The point of the work of Said, and others, was not to remove books from the Canon, but to expand it, and to deal with them as books, to be read, and discussed and argued about.
The problem is not the idea that books can change us: if no book has ever affected you, you have no business reading. The problem is the neo-Zhdanovism that says that writers are good as a function of how closely they conform to an ideology, usually described as `common sense’. Hughes acknowledges the power of books, the quality of great writers, and, in a sense, the fact that the danger of Eliot’s anti-Semitism, say, comes from his greatness as a poet. If he had been some street-corner fanatic, he would be no more than a pest. The opposing arguments seem to be, in the red corner, that all books are political so best nobble the wrong’uns; in the blue corner, great writers have no ideology, so best keep politics out. Both, of course, are wrong: writers are people and people are political. A great writer can be deeply, perhaps offensively, political, so better recognize that fact and disconnect their greatness from their ideas, rather than fall into agreeing with someone because they can write, or rejecting them because they are nasty.
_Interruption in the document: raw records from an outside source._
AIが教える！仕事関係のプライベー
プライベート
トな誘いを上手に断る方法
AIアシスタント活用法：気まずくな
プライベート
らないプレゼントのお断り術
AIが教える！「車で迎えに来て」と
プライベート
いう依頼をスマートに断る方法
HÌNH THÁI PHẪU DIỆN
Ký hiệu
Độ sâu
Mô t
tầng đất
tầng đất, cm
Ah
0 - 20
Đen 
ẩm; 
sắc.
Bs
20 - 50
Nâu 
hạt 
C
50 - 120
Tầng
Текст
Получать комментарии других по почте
At the time Culture of Complaint was published, the Piss-Christ controversy was recent memory, but Hughes’ discussion of an exhibition called The West as America is more interesting. The hysteria about Andres Serrano’s image was predictable, but the National Museum of American Art must have thought it was on fairly safe ground. Its exhibition was a collection of images showing what “the painters and sculptors of the time tell us about Manifest Destiny”. As Hughes notes, and as the curators acknowledged, this was not great art, but it was “evidence of ideas and opinions”. It might have been better without the wall-labels, and their “late-Marxist, lumpen-feminist diatribes,” but it set out to deconstruct images which was fair enough, “since if anything in this culture was ever constructed, it is the foundation myth of the American West.”
The response was hilarious, as long as it wasn’t your job that was threatened, and comparable to the hysteria a few years later when the National Air and Space Museum proposed mentioning that some Japanese people had been killed at Hiroshima and Nagasaki. Senator Ted Stevens accused the Smithsonian of “perverted history” because it “mentioned conquest, development and the fate of Indians”, and claimed that it had a political agenda (moi?). The director of the museum was supported by critics and others who believed that whatever the show’s flaws, it was worth doing and looked at important issues.
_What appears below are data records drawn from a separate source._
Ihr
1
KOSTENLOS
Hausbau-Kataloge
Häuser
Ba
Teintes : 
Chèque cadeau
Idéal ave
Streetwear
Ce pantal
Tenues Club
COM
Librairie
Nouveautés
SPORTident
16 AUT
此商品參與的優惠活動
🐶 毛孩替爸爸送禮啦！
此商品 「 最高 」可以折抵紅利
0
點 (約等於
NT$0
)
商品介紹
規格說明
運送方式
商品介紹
One month later, the same director banned a Sol LeWitt work from a show visiting her museum. “Good censorship … is therapeutic … Bad censorship is what the pale penis people do to you. Here endeth the lesson.”
So is Hughes a candidate for canonization as a prophet of the disaster of the self-esteem movement, Saint Robert of the Plain Truth, Hammer of the Censors? Sort of. He was wrong about the trend of history, though not as wrong as Francis Fukuyama, and he overstates the power of Political Correctness against Patriotic Correctness, as shown by a Black president in the US making no difference to foreign policy, except to make it worse.
He was right about the principles, though: art is not therapeutic; books are to be judged on their writing, not the politics of their authors; being a victim does not make you right. There is no act so radical as reading; none quite so reactionary as refusing to. The greatest compliment we could pay Hughes would be to read his book, and thousands of others.